With respect to gender-based classifications in government DBE programs, the judicial standard of review at least approaches the standard of review for race-based classifications. See United States v. Virginia, U.S. , 116 S. Ct. 2264, 2267 (1996) ("[p]arties who seek to defend gender-based government action must demonstrate an 'exceedingly persuasive justification' for that action"). Therefore, gender-based classifications in DBE programs which are designed to remedy the effects of past discriminatory conduct should be based on compelling evidence of sex discrimination. Under the level of intermediate scrutiny which has been applied in the review of gender-based classifications, the classification must serve important governmental objectives and the discriminatory means employed must be substantially related to those objectives. Ensley Branch, N.A.A.C.P., 31 F.3d at 1579-82.

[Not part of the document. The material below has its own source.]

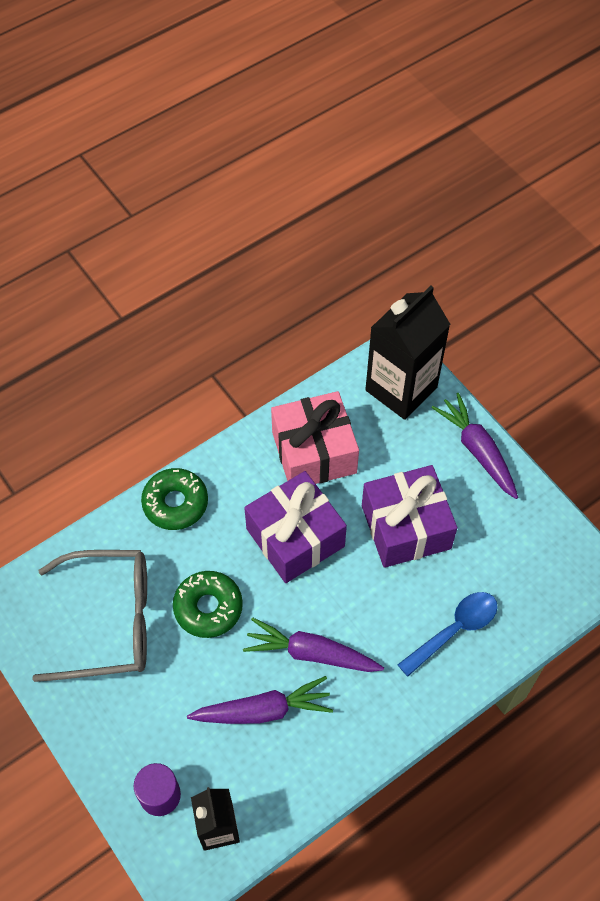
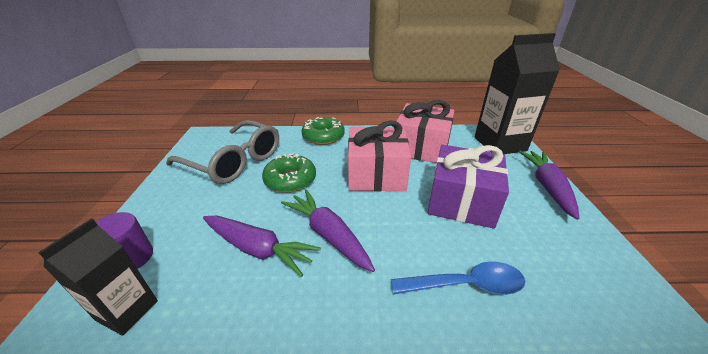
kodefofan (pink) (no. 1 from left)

The central purpose of the Equal Protection Clause "is to prevent the States from purposefully discriminating between individuals on the basis of race." Shaw v. Reno, 509 U.S. 630, 642 (1993). Therefore, race-based classifications must receive a "most searching examination to make sure that [they do] not conflict with constitutional guarantees." Wygant, 476 U.S. at 273-74 (internal quotations and citations omitted). Racial quotas for state and local government contracting have been declared to be "a presumptively illegal practice, reserved for extreme situations, where every constitutional 'i' is dotted, and every constitutional 't' is crossed." Metropolitan Dade County, 943 F. Supp. at 1556. While the evidentiary and judicial review standards may be somewhat less stringent for government gender-based classifications, any evidence of past sex discrimination underlying a DBE program must be genuine and convincing. See Virginia, 116 S. Ct. at 2275 ("[t]he burden of justification is demanding and it rests entirely on the State"). Thus, government DBE programs employing race-based or gender-based classifications should be developed and implemented deliberately and cautiously, with careful attention given to the underlying evidence and the means used to remedy any effects of past discrimination.